Manolo Hierro

Personal information
- Full name: Manuel Ruiz Hierro
- Date of birth: 8 February 1962 (age 63)
- Place of birth: Vélez-Málaga, Spain
- Height: 1.82 m (5 ft 11+1⁄2 in)
- Position: Centre-back

Youth career
- Málaga

Senior career*
- Years: Team / Apps / (Gls)
- 1980–1984: Málaga B
- 1981–1986: Málaga / 51 / (4)
- 1986–1988: Valladolid / 57 / (4)
- 1988–1990: Barcelona / 0 / (0)
- 1988–1989: → Betis (loan) / 24 / (1)
- 1989–1990: → Tenerife (loan) / 28 / (0)
- 1990–1994: Tenerife / 46 / (2)
- Total:  / 206 / (11)

International career
- 1988: Spain U21 / 1 / (0)
- 1988: Spain U23 / 2 / (0)

Managerial career
- 2006: Málaga
- 2007–2008: Puertollano

= Manolo Hierro =

Spanish professional footballer (born 1962)

Manuel "Manolo" Ruiz Hierro (born 8 February 1962) is a Spanish former professional footballer who played as a central defender.

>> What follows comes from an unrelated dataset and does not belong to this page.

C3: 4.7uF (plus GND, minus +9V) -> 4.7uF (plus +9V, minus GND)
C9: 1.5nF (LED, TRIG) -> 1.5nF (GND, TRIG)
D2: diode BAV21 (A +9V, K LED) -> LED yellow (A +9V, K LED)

He amassed La Liga totals of 175 matches and seven goals over ten seasons, representing mainly Tenerife (four years) and Málaga (three).

==Playing career==
Born in Vélez-Málaga, Andalusia, Hierro started playing professionally with local CD Málaga, but only totalled 26 games for the first team in his first five seasons, also suffering La Liga relegation in the last one. After one more year in the Segunda División, he joined Real Valladolid of the top division.

After helping the Castile and León side finish eighth in his second season, with one of the best defensive records in the competition (38 matches, 34 goals), Hierro signed for Barcelona, but only lasted a few months in Catalonia, moving to Real Betis on loan. Suffering top-flight relegation with the Verdiblancos, he subsequently joined Tenerife– also in the top tier and on loan – and retired from football at 32, having amassed professional totals of 206 games and 11 goals.

==Post-retirement==
After retiring as a player, Hierro served as director of football to his first team – now renamed Málaga CF – for several seasons. In early 2006, following the dismissal of Antonio Tapia, he was named head coach, as the club was eventually relegated from the first division and he was relieved of his duties as both director and manager.

==Personal life==
Hierro was the second of three siblings who were all footballers, and defenders. His older brother, Antonio, played almost exclusively for Málaga, while the youngest, Fernando, represented mainly Real Madrid and scored more than 20 goals for the Spain national team.

From 1980 to 1986 Manuel and Antonio played together in Málaga, and Fernando was Manuel's teammate at Valladolid for one season.